Le défi de Sanders : convaincre les minorités

Sanders pourra-t-il aller si loin ? La question des minorités est l’un des freins à sa nomination. Hillary Clinton est très populaire auprès des Afro-Américains, notamment dans le Sud qui votera dans les prochaines semaines. Kyle Kondik, analyste politique à l’Université de Virginie affirme : "Sanders ne pourra battre Clinton sauf s'il améliore sa popularité auprès des électeurs non-blancs."

Selon Evandra Catherine, une Afro-Américaine de 33 ans membre de l’équipe de campagne, ce n’est qu’une question de temps : "Je pense que quand la communauté connaîtra l’héritage de Bernie Sanders sur le mouvement des droits civiques, ils seront convaincus. Il s’est battu pour nous".

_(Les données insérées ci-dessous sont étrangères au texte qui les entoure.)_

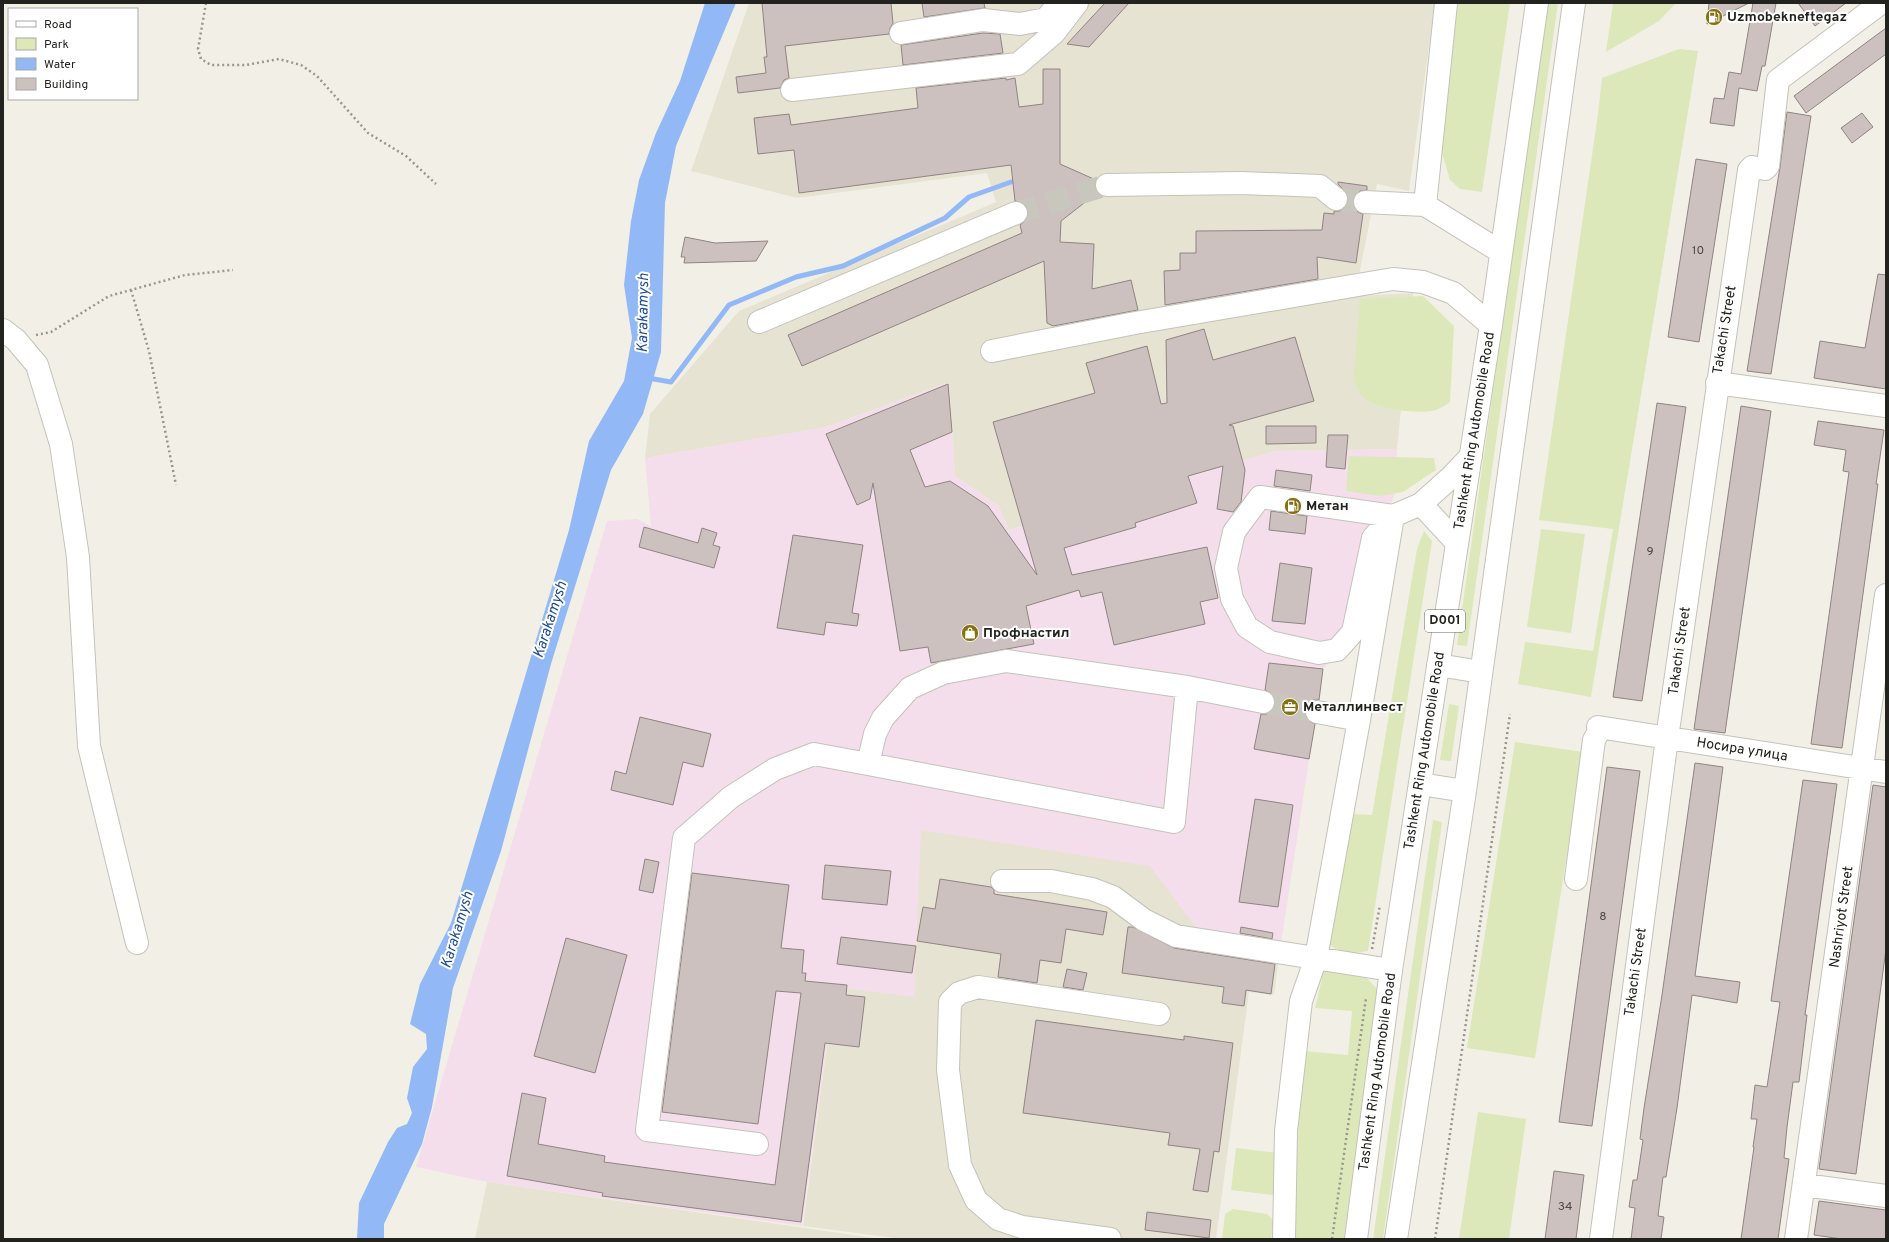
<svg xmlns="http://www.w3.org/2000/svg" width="1889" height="1242" viewBox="0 0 1889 1242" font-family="Overpass,sans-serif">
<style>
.commercial{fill:#f5deeb}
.built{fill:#e7e3d2}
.green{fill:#dce8ba}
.water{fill:#92b9f6}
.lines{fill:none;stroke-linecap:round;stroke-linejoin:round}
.stream{stroke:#92b9f6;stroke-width:5}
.building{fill:#cdc1bf;stroke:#8f8482}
.minor-tunnel{stroke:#c8c7be;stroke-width:22;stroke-dasharray:22 11;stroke-linecap:butt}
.minor-casing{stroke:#c4c2b9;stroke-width:24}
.highway-casing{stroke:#c4c2b9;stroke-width:24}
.path{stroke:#97958e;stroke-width:2.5;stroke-dasharray:2 3;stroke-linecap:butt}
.minor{stroke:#fff;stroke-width:22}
.highway{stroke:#fff;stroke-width:22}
.labels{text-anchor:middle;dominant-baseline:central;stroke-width:4;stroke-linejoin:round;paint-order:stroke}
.number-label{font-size:12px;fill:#4d4a46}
.shield{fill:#fff;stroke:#646462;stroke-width:1}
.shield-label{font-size:13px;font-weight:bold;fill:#22221e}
.poi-label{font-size:14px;font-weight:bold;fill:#22221e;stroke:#fff;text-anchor:start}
.street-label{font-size:14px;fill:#22221e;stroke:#fff}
.water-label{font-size:15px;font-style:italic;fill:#1f4b93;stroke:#fff}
</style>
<rect width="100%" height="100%" fill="#f2f0e6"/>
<path class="commercial" d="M949,382L955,476L998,505L1009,530L1275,451L1397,449L1396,490L1374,551L1358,630L1323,669L1280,950L1198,930L922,830L914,998L835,987L802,1226L487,1182L416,1167L607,521L637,519L651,526L645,458L826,427Z"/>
<path class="built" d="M749,3H1435L1409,191L1377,184L1355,296L1413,293L1397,449L1275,451L1009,530L998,505L955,476L949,382L826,427L645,458L650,414L739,311L996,202L987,173L797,198L691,171Z
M921,830L1150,866L1198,930L1280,950L1274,995L1249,992L1216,1239H902L803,1226L835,987L914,997Z
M487,1182L881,1239H475Z"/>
<path class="green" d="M1458,3H1510L1482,192L1460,189L1450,180L1441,150Z
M1548,3H1558L1467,646L1457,645Z
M1613,3H1676L1659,21L1606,52Z
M1679,49L1698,51L1591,697L1518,684L1525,642L1593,651L1613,529L1539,520L1598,114L1602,78Z
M1423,296L1454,326L1450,402C1446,405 1441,408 1436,410C1421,415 1374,409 1363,397C1358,392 1356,384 1354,377L1360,299Z
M1349,456L1434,458L1436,470L1403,492L1380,496L1346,491Z
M1541,529L1585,534L1571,633L1527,627Z
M1424,531L1432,541L1368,951C1356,954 1337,952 1328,943L1353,814L1372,815L1417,549Z
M1449,704L1459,706L1451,761L1440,760Z
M1515,742L1583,752L1535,1058L1467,1048Z
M1433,820L1442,822L1383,1239H1373Z
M1324,970L1366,977L1378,990L1344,1239H1292L1303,1051L1348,1055L1352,1011L1315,1008Z
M1478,1112L1526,1119L1509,1239H1459Z
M1236,1148L1279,1153L1273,1195L1231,1190Z
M1233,1209L1267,1214L1274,1221L1271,1239H1222L1225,1214Z"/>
<path class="water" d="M705,3H736L676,146L665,203L661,352L643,414L611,470L551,664L501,851L453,988L432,1107L422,1144L384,1224V1239H357L359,1203L388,1142L397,1128L407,1124L412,1113L407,1098L413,1067L427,1049L426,1034L410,1024L420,984L451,923L569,530L589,441L624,381L632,338L624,285L631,221L639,180L656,133L680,81Z"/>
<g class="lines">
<path class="stream" d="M648,378L671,382L729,305L796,277L843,266L945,218L969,197L1011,182"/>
</g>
<path class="building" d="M762,3H891L893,23L890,28L889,34L785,46L789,78L784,80L780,88L738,93L736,77L766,73L764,57H767Z
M922,3H984L985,8L924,17Z
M1105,3H1129L1089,47L1067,44Z
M1709,3H1749L1707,24Z
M1753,3H1776L1765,66H1762L1757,91L1739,88L1734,126L1710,123L1714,98L1724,99L1729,72L1741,74Z
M1798,3H1846L1815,26Z
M1886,28V54L1806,113L1794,96Z
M983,33L1000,34L1003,53L903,65L901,45Z
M1043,69H1060V164L1096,180L1095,186L1097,193L1061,221L1060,242L1094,244L1092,289L1131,280L1138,310L1053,326L1047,323L1044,261L802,366L788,335L1022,233L1020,225L1026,220L1028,215V208L1023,203L1015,201L1011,165L799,193L794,150L758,154L754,118L789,114L791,125L918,108L916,88L1006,78V80L1015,78L1019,107L1043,104Z
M1787,112L1811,116L1771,374L1747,371L1780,167Z
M1862,113L1873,127L1852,143L1841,128Z
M1696,159L1727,164L1699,342L1668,337Z
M1338,182L1367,186V190L1360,191L1355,195L1353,201L1354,208L1358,212L1363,214L1356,263L1317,257L1318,279L1165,305L1164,271L1180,270V253H1196V231L1322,230L1324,213L1334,214V211H1340L1345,207L1348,201L1347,194L1338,184Z
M685,237L715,243L768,241L756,261L684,263L685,257H681Z
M1878,274L1886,275V389L1814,378L1820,341L1865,348Z
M1204,329L1213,360L1295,337L1314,401L1229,425L1233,426L1245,470L1241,502L1233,512L1217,509L1223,466L1188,476L1197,503L1135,523L1136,527L1064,548L1072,575L1207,547L1218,598L1200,602L1205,624L1114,645L1102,592L1081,597L1079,590L1026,606L1034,644L931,663L928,647L900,651L873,483L870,499L857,505L826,434L948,384L952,432L910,450L925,487L950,481L988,506L1037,575L993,422L1095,393L1086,363L1147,346L1161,404L1167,403L1166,340Z
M1657,403L1686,407L1642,701L1613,697Z
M1741,406L1771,411L1725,733L1694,729Z
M1818,421L1884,430L1876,484H1878L1842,748L1811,744L1849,472L1843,471L1846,450L1814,445Z
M1266,426H1316V443L1266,444Z
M1328,435H1348L1345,469L1326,467Z
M1276,470L1312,475L1310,491L1274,486Z
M1271,511L1307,516L1305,534L1269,530Z
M644,527L698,543L702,528L717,533L713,545L720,547L714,568L639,547Z
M793,535L863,545L852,613L859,614L857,626L826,622L824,635L777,628Z
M1280,563L1312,568L1305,624L1272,621Z
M1269,663L1323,669L1319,700H1313L1308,704L1305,710V716L1309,721L1315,724L1309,759L1254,749L1261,714H1267L1272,710L1275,704V698L1271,693L1265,690Z
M640,717L711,734L703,767L683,762L673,805L611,790L615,771L626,774Z
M1695,763L1723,767L1695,976L1740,982L1737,1003L1692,995L1677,1108L1666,1177H1663L1658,1216L1664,1217L1661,1239H1631L1635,1208L1629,1207L1633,1180H1637L1643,1140L1640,1139L1644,1108L1662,995Z
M1607,767L1640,771L1592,1126L1559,1122Z
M1803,780L1837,784L1805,1015H1807L1799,1082H1793L1787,1127L1784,1158L1789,1159L1778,1239H1741L1754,1147H1753L1757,1119H1751L1755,1085L1767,1087L1780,1002L1771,1001Z
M1873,785L1886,787V949L1856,1174L1819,1169Z
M1255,799L1293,805L1278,907L1239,902Z
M645,859L659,862L653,893L639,890Z
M825,865L891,871L887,905L822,899Z
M692,873L789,885L781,948L804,950L802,973H806L805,981L847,985L846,995L865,997L859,1047L825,1043L801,1222L602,1196L603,1193L507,1176L522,1093L546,1098L538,1144L605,1156L604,1162L775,1185L801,993L776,991L758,1124L662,1112Z
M940,879L991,887L994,890V894L1107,912L1103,935L1066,929L1061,963L1040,960L1037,983L998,977L1001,954L917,941L923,907L935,909Z
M1128,927H1133L1174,948L1275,964L1271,994L1246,990L1244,1006L1222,1003L1224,987L1122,973Z
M1241,927L1273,933L1272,939L1240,933Z
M841,937L916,946L912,973L837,964Z
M566,938L627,955L595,1073L534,1056Z
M1067,969L1087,973L1083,990L1063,987Z
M1036,1020L1184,1040V1036L1233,1043L1219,1152L1214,1151L1208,1192L1193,1190L1200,1149L1168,1145L1170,1133L1023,1113Z
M1554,1171L1584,1175L1576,1239H1545Z
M1819,1201L1886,1210V1239H1842L1814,1235Z
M1147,1212L1211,1220L1209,1238L1145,1230Z"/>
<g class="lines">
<path class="minor-tunnel" d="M1336,199L1365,202
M1016,213L1107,185
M1263,702L1317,712"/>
<defs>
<path id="minor" d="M901,33L983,20L1020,24L1046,19L1059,3
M792,90L1018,64L1054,33L1077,3
M1107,185L1242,183L1320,186L1336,199
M1365,202L1425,205L1501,252
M1425,205L1446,3
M759,322L1016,213
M3,330L16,340L37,365L61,444L78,557L89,746L137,943
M992,351L1135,323L1393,279L1423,282L1453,293L1491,325
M1717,383L1886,406
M1260,497L1393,516L1373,538L1353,632L1337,650L1319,653L1270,642L1247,627L1232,599L1226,568L1234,532Z
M1421,504L1457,543
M1187,687L1174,822L868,764L875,734L883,718L910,688L943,673L1006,661L1187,687L1263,702
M1317,712L1359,720L1393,516L1421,504L1450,478L1471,456
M1598,727L1886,772
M1576,879L1594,740L1601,728
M1002,881H1051L1092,889L1113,897L1144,920L1176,936L1391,970
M757,1144L647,1130L684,838L731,797L775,769L814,754L868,764
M1804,1185L1886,1196
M1110,1239L1022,1227L998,1219L976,1200L960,1165L948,1070L950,1002L959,993L978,987L1159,1014
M1284,1239L1286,1131L1301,1001L1316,958L1359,720
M1601,1239L1667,738L1749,170L1752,167L1765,169L1768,166L1778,80L1881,3
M1796,1239L1886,595"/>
<path id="highway" d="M1438,665L1481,672
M1420,784L1465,791
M1356,1239L1391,970L1491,325L1537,3
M1396,1239L1465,791L1574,3"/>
</defs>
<use href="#minor" class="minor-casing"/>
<use href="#highway" class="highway-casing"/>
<path class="path" d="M206,3L198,49L201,59L211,65H246L279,59L301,65L317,76L368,133L406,156L436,184
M131,290L149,351L176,485
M36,335L51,332L109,296L185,275L233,270
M1372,949L1380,905
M1332,1239L1366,998
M1435,1239L1510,714"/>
<use href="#minor" class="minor"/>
<use href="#highway" class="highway"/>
</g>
<defs>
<symbol id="fuel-disc" viewBox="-11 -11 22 22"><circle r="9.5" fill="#857213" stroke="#fff"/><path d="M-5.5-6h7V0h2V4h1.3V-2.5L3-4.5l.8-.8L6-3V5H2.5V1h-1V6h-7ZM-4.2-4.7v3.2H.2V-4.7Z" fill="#fff"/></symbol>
<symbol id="shop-disc" viewBox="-11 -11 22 22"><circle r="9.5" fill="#857213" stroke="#fff"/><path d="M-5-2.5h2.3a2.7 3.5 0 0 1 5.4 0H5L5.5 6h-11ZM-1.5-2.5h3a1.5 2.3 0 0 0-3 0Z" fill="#fff"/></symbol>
<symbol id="office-disc" viewBox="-11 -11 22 22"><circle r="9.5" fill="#857213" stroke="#fff"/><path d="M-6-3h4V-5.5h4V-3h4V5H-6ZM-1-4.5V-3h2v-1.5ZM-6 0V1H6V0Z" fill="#fff"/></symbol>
</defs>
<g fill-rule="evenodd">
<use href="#fuel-disc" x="1704" y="7" width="20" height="20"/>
<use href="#fuel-disc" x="1283" y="496" width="20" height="20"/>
<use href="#shop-disc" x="960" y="623" width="20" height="20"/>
<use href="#office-disc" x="1280" y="697" width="20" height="20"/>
</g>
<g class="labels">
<g class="number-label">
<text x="1698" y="251">10</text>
<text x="1650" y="552">9</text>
<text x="1603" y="917">8</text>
<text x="1565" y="1207">34</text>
</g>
<rect class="shield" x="1425" y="610" width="40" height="22" rx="3"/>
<g class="shield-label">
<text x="1445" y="621">D001</text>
</g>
<g class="poi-label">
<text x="1727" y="17">Uzmobekneftegaz</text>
<text x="1306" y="506">Метан</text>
<text x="983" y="633">Профнастил</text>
<text x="1303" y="707">Металлинвест</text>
</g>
<g class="street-label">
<text transform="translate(1725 330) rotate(-81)">Takachi Street</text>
<text transform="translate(1475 431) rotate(-81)">Tashkent Ring Automobile Road</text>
<text transform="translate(1680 651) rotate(-82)">Takachi Street</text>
<text transform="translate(1742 750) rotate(9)">Носира улица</text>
<text transform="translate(1425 751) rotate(-81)">Tashkent Ring Automobile Road</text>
<text transform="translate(1842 917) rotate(-82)">Nashriyot Street</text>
<text transform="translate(1636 972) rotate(-82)">Takachi Street</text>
<text transform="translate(1378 1072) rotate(-82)">Tashkent Ring Automobile Road</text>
</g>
<g class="water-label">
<text transform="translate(644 313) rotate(-89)">Karakamysh</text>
<text transform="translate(551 620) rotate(-72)">Karakamysh</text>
<text transform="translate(458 930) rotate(-73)">Karakamysh</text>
</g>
</g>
<rect width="1889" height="1242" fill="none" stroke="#22221e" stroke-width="8"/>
<rect x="8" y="8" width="130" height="92" fill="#ffffff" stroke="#a7a7a5"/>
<rect x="16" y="21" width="20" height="6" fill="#ffffff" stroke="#a7a7a5"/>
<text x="44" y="28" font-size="12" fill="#22221e">Road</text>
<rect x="16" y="38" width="20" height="12" fill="#dce8ba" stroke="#a7a7a5"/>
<text x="44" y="48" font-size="12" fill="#22221e">Park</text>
<rect x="16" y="58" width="20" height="12" fill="#92b9f6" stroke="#a7a7a5"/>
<text x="44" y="68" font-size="12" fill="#22221e">Water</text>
<rect x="16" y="78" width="20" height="12" fill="#cdc1bf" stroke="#a7a7a5"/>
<text x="44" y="88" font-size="12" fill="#22221e">Building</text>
</svg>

Mais face à une candidate qui a le soutien des élites du parti démocrate, le chemin vers la nomination démocrate sera difficile pour Bernie Sanders, considéré comme trop à gauche pour gagner l’élection générale dans un pays où le mot socialiste a longtemps été tabou. Ce soir-là, en Virginie, rien ne semble pouvoir entraver l'optimisme des supporters de Sanders, dopés par l’incroyable ascension de leur candidat ces derniers mois. Le sénateur du Vermont est d'ailleurs donné largement en tête dans les sondages pour les primaires du mardi 9 février dans le New Hampshire. Celui de vendredi, établi pour NBC, The Wall Street Journal et Marist, le créditait de 58 % des intentions de vote, contre 38 % à l’ancienne secrétaire d’État.